La Terrasse

"La culture est une résistance à la distraction" Pasolini

Théâtre - Critique

Chroniques de la haine ordinaire

Chroniques de la haine ordinaire - Critique sortie Théâtre
Crédit photo : DR Légende photo : Christine Murillo et Dominique Valadié

Publié le 10 octobre 2011 - N° 191

Christine Murillo et Dominique Valadié croquent à plaisir les mots de Pierre Desproges dans un duo aussi espiègle qu’insolent.

Sacrés débauchés que les mots ! A peine les lancent-on à propos, qu’ils s’acoquinent pour une rime, butinent quelques citations dans l’air du temps, filent autant d’improbables liaisons grivoises ou bien culbutent les préjugés planqués derrière les bienséances.
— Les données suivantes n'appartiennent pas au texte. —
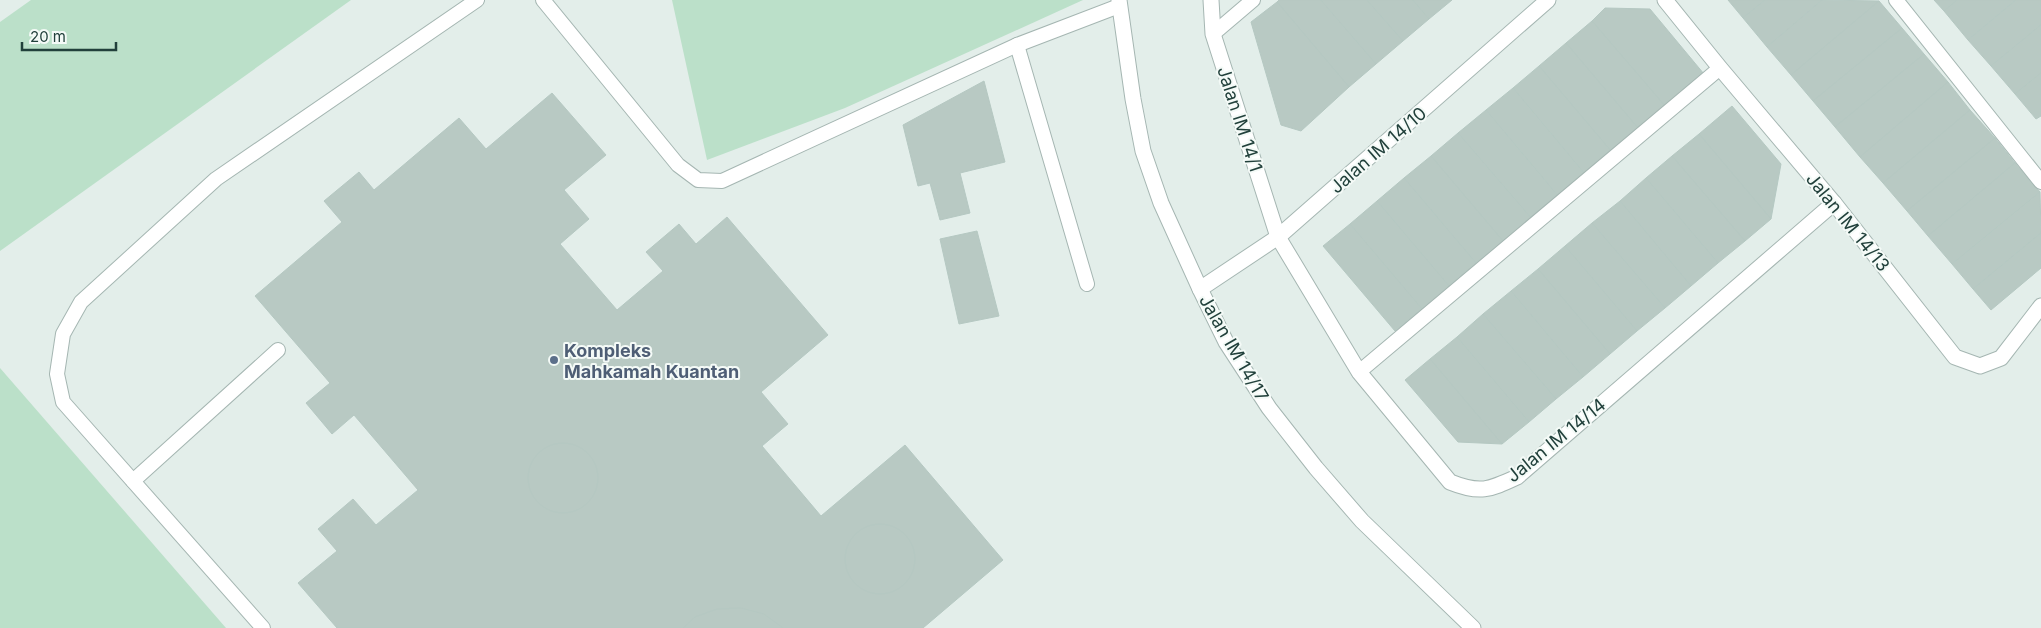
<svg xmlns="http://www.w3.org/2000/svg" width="2041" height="628" viewBox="0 0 2041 628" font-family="Inter,sans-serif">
<rect width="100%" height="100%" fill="#e3eeea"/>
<g fill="#bbe0c9">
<polygon points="31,0 351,0 0,251 0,22"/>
<polygon points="672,0 1083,0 845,108 707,160"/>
<polygon points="0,368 226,628 0,628"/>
</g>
<g fill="#b8c9c3" stroke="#b5c8c2">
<polygon points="1279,0 1321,0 1376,64 1349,87 1277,2"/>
<polygon points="1321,0 1367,0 1403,41 1376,64"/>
<polygon points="1367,0 1413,0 1429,19 1403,41"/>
<polygon points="1413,0 1452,0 1429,19"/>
<polygon points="1728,0 1765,0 1743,18"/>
<polygon points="1765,0 1822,0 1767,47 1743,18"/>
<polygon points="1822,0 1879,1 1791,75 1767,47"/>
<polygon points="1934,0 1957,0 1944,11"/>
<polygon points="1957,0 2016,0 1968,40 1944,11"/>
<polygon points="2016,0 2041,0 2041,25 1991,66 1968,40"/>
<polygon points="1879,1 1902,28 1813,101 1791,75"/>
<polygon points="1277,2 1349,87 1301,131 1281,125 1251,22"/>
<polygon points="1605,8 1650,9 1704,74 1665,106 1592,21"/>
<polygon points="1592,21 1665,106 1638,128 1566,43"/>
<polygon points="2041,25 2041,73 2015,94 1991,66"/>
<polygon points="1902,28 1924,54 1835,127 1813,101"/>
<polygon points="1566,43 1638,128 1611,151 1539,66"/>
<polygon points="1924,54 1948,82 1860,157 1835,127"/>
<polygon points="1539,66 1611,151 1584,173 1513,88"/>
<polygon points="2041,73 2041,116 2036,119 2015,94"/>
<polygon points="984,81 1005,162 960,173 970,213 940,220 930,183 918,186 903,125"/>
<polygon points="1948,82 1970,110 1883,183 1860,157"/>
<polygon points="1513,88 1584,173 1558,196 1486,110"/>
<polygon points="552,93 606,155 564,190 589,219 560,244 617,310 663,271 646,252 679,224 696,244 727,217 828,335 761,392 788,424 762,446 821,516 905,445 1003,560 923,628 337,628 298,583 337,551 318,529 353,499 376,525 418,490 354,415 332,434 306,403 330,383 255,296 342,222 324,201 359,172 374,190 459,118 486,149"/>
<polygon points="1732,106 1781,164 1771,219 1699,134"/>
<polygon points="1486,110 1558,196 1531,218 1458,133"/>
<polygon points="1970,110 1995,138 1907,211 1883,183"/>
<polygon points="1458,133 1531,218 1503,241 1431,156"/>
<polygon points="1699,134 1771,219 1745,241 1672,156"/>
<polygon points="1995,138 2015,163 1928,236 1907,211"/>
<polygon points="1431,156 1503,241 1476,263 1404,178"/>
<polygon points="1672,156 1745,241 1718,263 1646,178"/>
<polygon points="2015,163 2040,192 1952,264 1928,236"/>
<polygon points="1404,178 1476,263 1449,286 1377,201"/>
<polygon points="1646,178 1718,263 1691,286 1620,201"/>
<polygon points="2040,192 2041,233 1973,289 1952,264"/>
<polygon points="1377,201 1449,286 1422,309 1350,224"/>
<polygon points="1620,201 1691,286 1665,308 1592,223"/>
<polygon points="1592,223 1665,308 1637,331 1565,246"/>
<polygon points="1350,224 1422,309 1395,331 1323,246"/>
<polygon points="977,231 999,316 959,324 940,239"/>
<polygon points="2041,233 2041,268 1991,310 1973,289"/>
<polygon points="1565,246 1637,331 1610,354 1538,269"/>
<polygon points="1538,269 1610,354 1583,377 1511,291"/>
<polygon points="1511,291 1583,377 1556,399 1483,314"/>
<polygon points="1483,314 1556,399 1529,422 1457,337"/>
<polygon points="1457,337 1529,422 1502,444 1430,359"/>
<polygon points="1430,359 1502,444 1458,442 1405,380"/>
<circle cx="563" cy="478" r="35"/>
<circle cx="880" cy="559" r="35"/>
<polygon points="741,608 764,614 783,628 683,628 695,617 717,609"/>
</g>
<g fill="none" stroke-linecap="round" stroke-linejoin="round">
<g stroke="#a5b6b2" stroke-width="16">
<g id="lane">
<polyline points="543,0 678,165 698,180 722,181 1017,45 1119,6"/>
<polyline points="1896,0 2041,182"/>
<polyline points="1213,34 1253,0"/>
<polyline points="1017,45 1087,284"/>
<polyline points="1359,372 1720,68"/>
<polyline points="133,481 278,350"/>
<polyline points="263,628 63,402 57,374 63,334 81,302 216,179 477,0"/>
</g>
</g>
<g stroke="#a5b6b2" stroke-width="17">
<g id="street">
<polyline points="1119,0 1133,99 1143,151 1161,203 1200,289 1226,342 1269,408 1316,468 1362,521 1473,628"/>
<path d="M1211 0 1213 34 1278 237 1359 372 1450 482C1480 494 1489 490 1517 477L1834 203"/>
<polyline points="1665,0 1720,68 1834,203 1955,357 1980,366 2001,358 2041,306"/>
<polyline points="1200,289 1278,237 1548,0"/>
</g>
</g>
<use href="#lane" stroke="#fff" stroke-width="14"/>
<use href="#street" stroke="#fff" stroke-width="15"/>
</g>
<circle fill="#5c6f8a" stroke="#f4faf7" stroke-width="2" cx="554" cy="360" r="5"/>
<g text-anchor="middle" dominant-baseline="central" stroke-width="4" stroke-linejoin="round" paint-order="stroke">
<g font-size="18" fill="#21403b" stroke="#f4faf7">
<text transform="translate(1240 119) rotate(72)">Jalan IM 14/1</text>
<text transform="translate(1378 150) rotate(-41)">Jalan IM 14/10</text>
<text transform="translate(1848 222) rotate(51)">Jalan IM 14/13</text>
<text transform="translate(1234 348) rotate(60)">Jalan IM 14/17</text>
<text transform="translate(1556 440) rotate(-39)">Jalan IM 14/14</text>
</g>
<g font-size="18" font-weight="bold" fill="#4e5e75" stroke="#f4faf7" text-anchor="start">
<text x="564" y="350">Kompleks<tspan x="564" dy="21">Mahkamah Kuantan</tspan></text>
</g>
</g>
<path d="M22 42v8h94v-8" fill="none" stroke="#21403b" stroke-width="2.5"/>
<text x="30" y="42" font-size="15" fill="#21403b" stroke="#f4faf7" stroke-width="4" paint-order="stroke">20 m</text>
</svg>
Pierre Desproges pourtant savait les tenir, quitte à les laisser vadrouiller parmi les lieux communs pour mieux les rattraper dans une chute imparable. Présence frondeuse ou pitre philosophe qui rythmait La minute nécessaire de monsieur Cyclopède sur le petit écran, misanthrope humaniste qui contait sur les ondes la Chronique de la haine ordinaire, cet observateur irréductible piquait à la pointe sèche de l’humour les arrangements minables avec la vie, la médiocrité repue et autres tartufferies dérisoires de la bêtise ordinaire. Il les relevait au sel d’une cocasserie rouée et d’un verbe élégant, avec cette façon, mi-médusée, mi-narquoise, d’asséner des aphorismes au détour d’une phrase, l’air de rien, de pousser le paradoxe jusqu’à l’absurde, l’air de rien, toujours. « L’intelligence, c’est le seul outil qui permet à l’homme de mesurer l’étendue de son malheur. » disait-il.
 
Qu’est-ce que le bonheur ?
 
C’est dans Les chroniques que Michel Didym a pioché la matière précieuse de ce spectacle délicieusement piquant jusqu’à l’insolence. Le metteur en scène, qui avait déjà fouillé voici quelques années dans les sketches de Desproges, a glané dans les textes radiophoniques qu’il a coupés en petits dialogues. Christine Murillo, la verve charnue et le geste espiègle, et Dominique Valadié, la mine clownesque et l’air malin, croquent à plaisir dans cette langue tendrement féroce, décapée de l’onguent des doucereux euphémismes qui farde les maux par habitude. Entre les contrepèteries, calembours, allusions salaces, vacheries impromptues, slogans publicitaires, envolées lyriques ou chansons populaires, se glisse une critique railleuse de ce curieux mammifère « qui court aux urnes et bronze en août ». Artiste « dégagé » comme il se définissait, provocateur avec panache, grave irrévérencieux, Desproges disait encore : « Il faut rire de tout. C’est extrêmement important. C’est la seule humaine façon de friser la lucidité sans tomber dedans. ».
 
Gwénola David


Chroniques de la haine ordinaire, de Pierre Desproges, mise en scène de Michel Didym. A 21h, samedi à 16h et 21h, relâche dimanche. Pépinière Opéra, 7 rue Louis-le-Grand, 75002 Paris. Tél. : 01 42 61 44 16 et www.theatrelapepiniere.com. Durée : 1h30.